C’est ici qu’a lieu la découverte de l’être humain. D’abord confrontés à cette étrangère, nous découvrons à chaque plan une facette plus obscure, plus mystérieuse de la jeune femme et pourtant si proche de nous.
Authenticité
Elle bâtit chaque seconde l’authenticité de sa personne et nous, bercés par des fragments de vie, semblables aux vers d’un poème, nous nous immisçons dans ses pensées. C’est de plein fouet que nous recevons la personnalité d’Hélène, aucune présentation n’est faite, nous sommes très vite plongés dans sa conscience. C’est un film sous le signe de l’introspection, elle-même accentuée par la dissociation entre le corps et la voix. Nous voyons le personnage plein d’énergie, courir, rire, chanter et cet apparent bien-être contraste avec la voix-off qui expose les doutes et les angoisses de la jeune femme. Le personnage est en difficulté, comme elle le dit, elle est incomplète, elle se cherche. Et cette différence entre l’image et le son reflète le mal-être d’Hélène.
Par son authenticité, notamment lorsqu’elle improvise une chanson au sujet des grenouilles, elle se présente et extériorise librement ses ressentis. Le cadrage souvent tremblant, parfois hésitant, donne à ce portrait une intense sensibilité. Ce processus introspectif se déploie et devient par l’intermédiaire de l’individualité, un portrait de l’être humain et de ses inévitables interrogations. Qui je suis en fait ? Et puis à quoi je sers ? Cette tendance à partir en quête du bonheur ou du moins de son identité s’amplifie à travers l’émotion des plans, cette succession de couleurs, de mouvements, d’expressions faciales filmées avec une telle proximité qu’elles semblent transpercer l’écran et se transposer sur le visage du spectateur.

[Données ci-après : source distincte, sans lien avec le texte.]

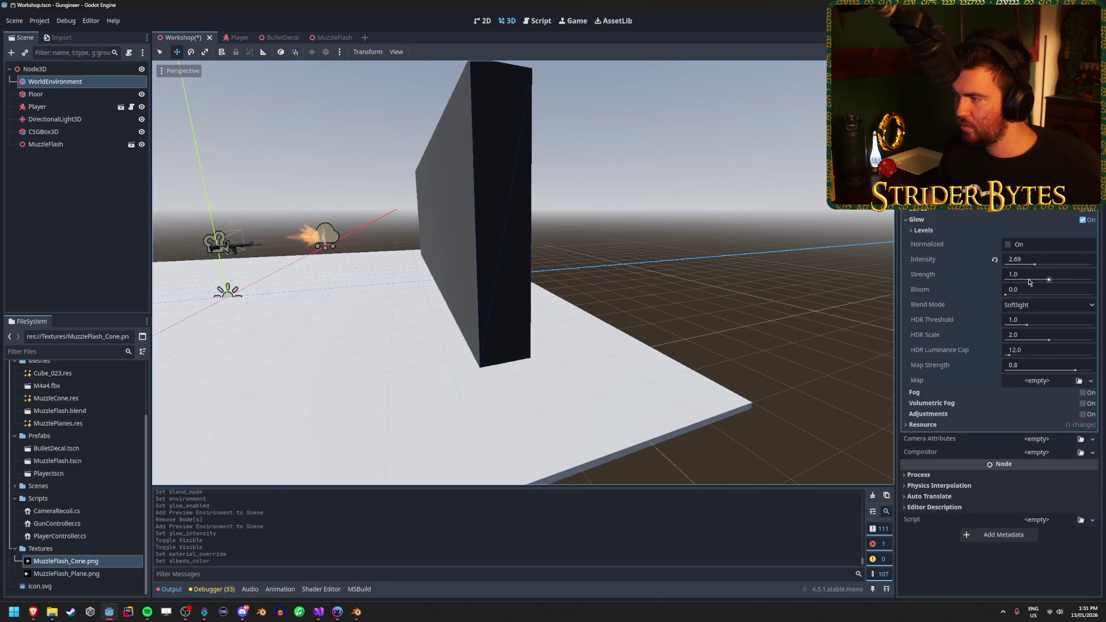
{"action": "left_click", "coordinate": [419, 178]}
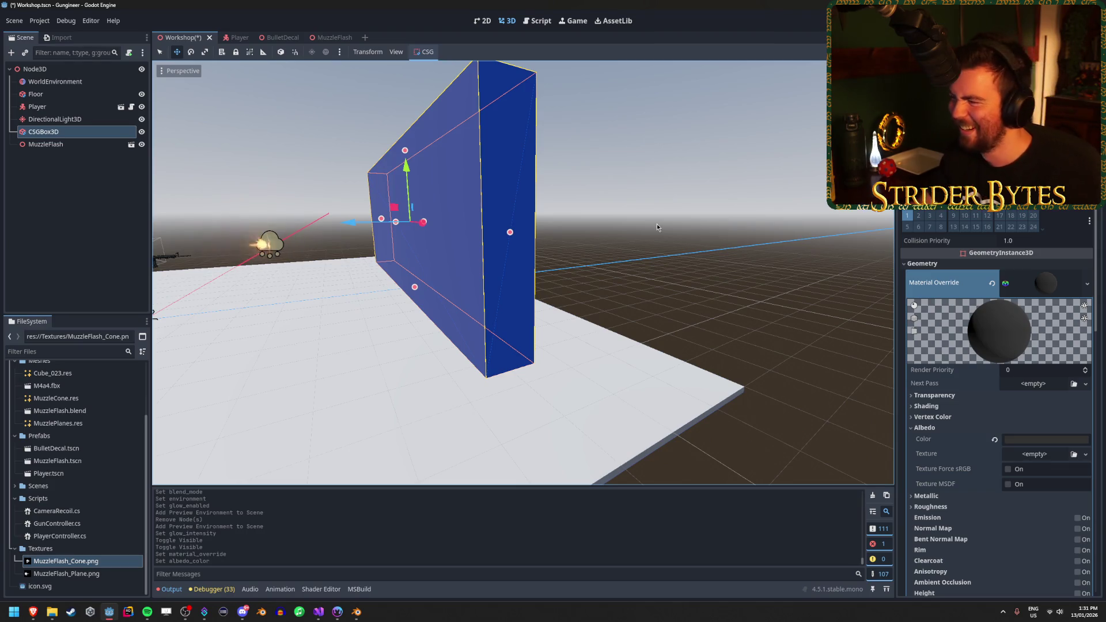
{"action": "left_click", "coordinate": [838, 223]}
{"action": "key", "text": "w"}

Cette littérature imagée que nous propose Sarah Balounaïck s’exerce grâce à l’association de plans diversifiés, aussi bien par leurs couleurs, leurs cadrages et les mouvements qui les composent. Les plans sont une matière brute, aussi purs que les mots d’un poème. Les séquences se répondent, les couleurs riment et l’émotion grandit. Le spectateur se confond avec le personnage, les regards s’entrechoquent et se croisent, Hélène se regarde à travers le prisme de la caméra. Souvent ses yeux sont mis en valeur, placés au centre de l’écran, parfois s’observant dans le rétroviseur de sa voiture, parfois fixés sur la route qu’elle suit, une route métaphore du chemin qu’elle veut suivre, de cette quête incessante du bien-être qu’elle évoque à travers son portrait. Nous nous demandons qui est qui. Le spectateur se retrouve dans une position tangente, est-il actif ou passif ? Est-ce lui qu’il observe à travers cette jeune femme ou est-ce elle qui l’observe de l’autre côté de l’écran ?

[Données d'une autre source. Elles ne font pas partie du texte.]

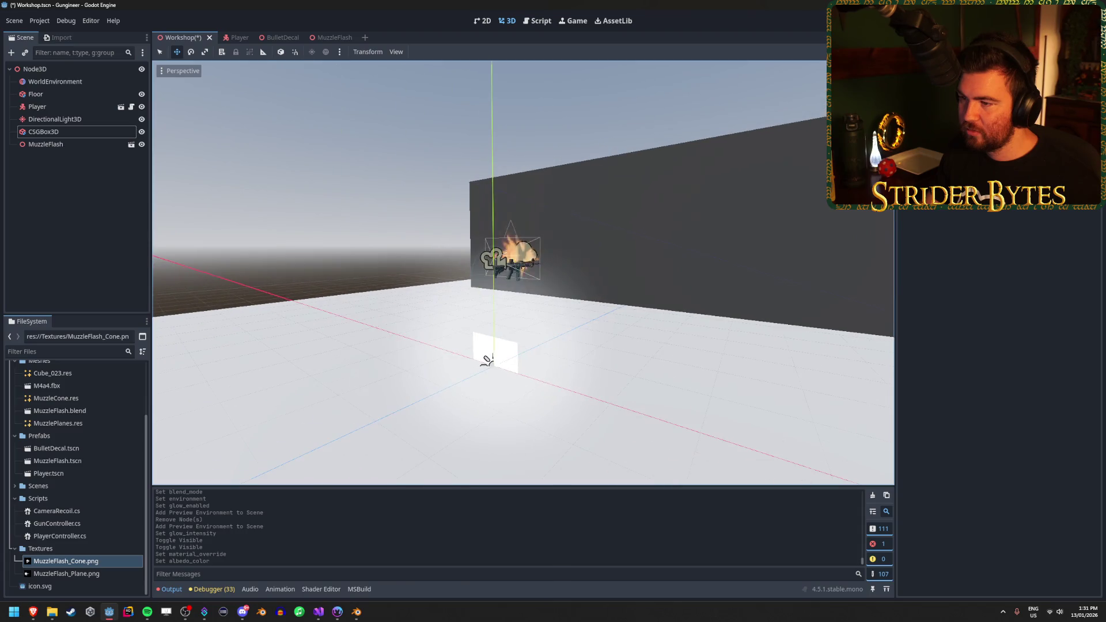
{"action": "left_click", "coordinate": [81, 146]}
{"action": "key", "text": "s"}
{"action": "mouse_move", "coordinate": [498, 243]}
{"action": "left_mouse_down"}
{"action": "mouse_move", "coordinate": [547, 245]}
{"action": "mouse_move", "coordinate": [662, 297]}
{"action": "left_mouse_up"}
Assign a New StandardMaterial3D as the Floor's Geometry material override
{"action": "key", "text": "w"}
{"action": "key", "text": "d"}
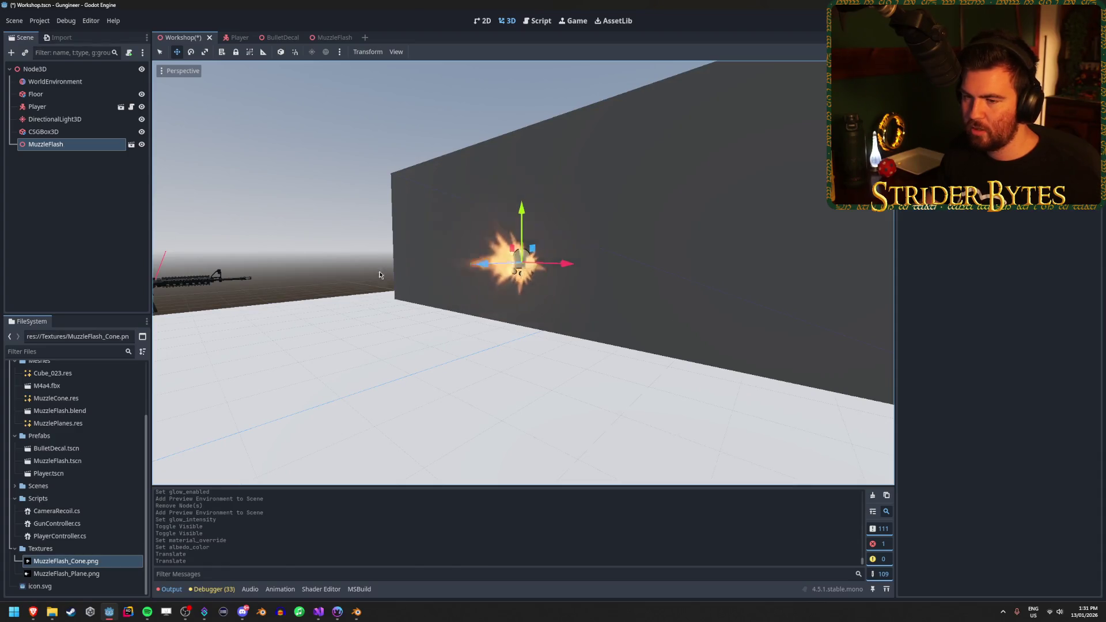
{"action": "key", "text": "s"}
{"action": "left_click", "coordinate": [639, 378]}
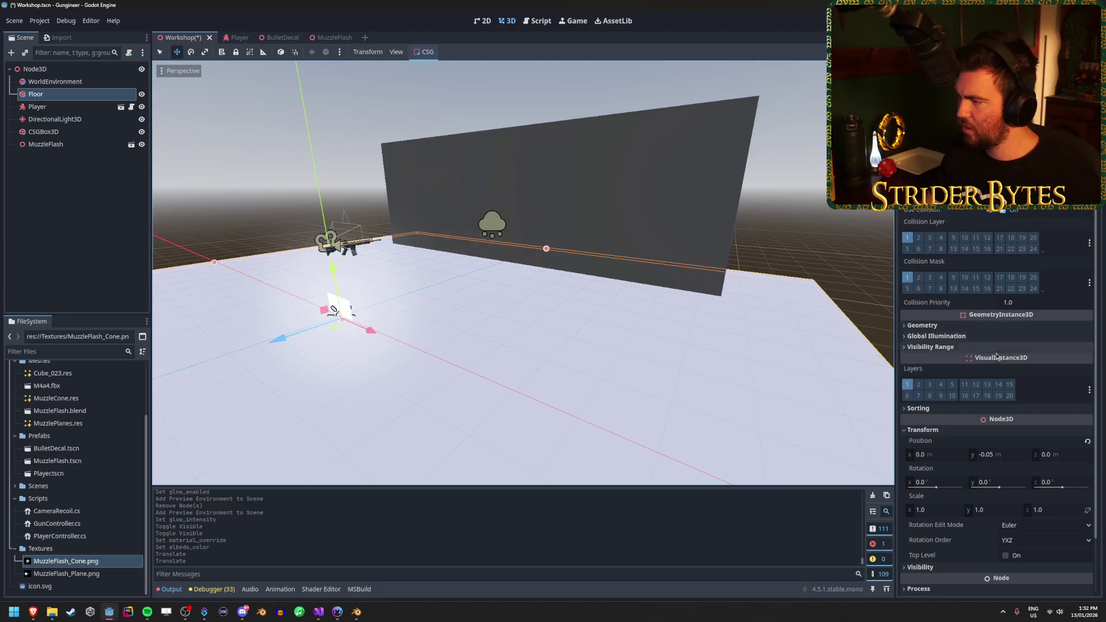
{"action": "left_click", "coordinate": [934, 326]}
{"action": "left_click", "coordinate": [1087, 338]}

Cette introspection si personnelle se fait peu à peu universelle de par la promiscuité qui s’installe entre le corps filmé et celui du spectateur. L’image se dédouble, s’allonge et se divise. Elle est le reflet de la subjectivité d’Hélène et des alternatives qui émergent en son for intérieur. Le regard bienveillant de la réalisatrice aide à façonner l’identité du personnage malgré ses faiblesses, une ébauche fragmentaire d’une identité en construction.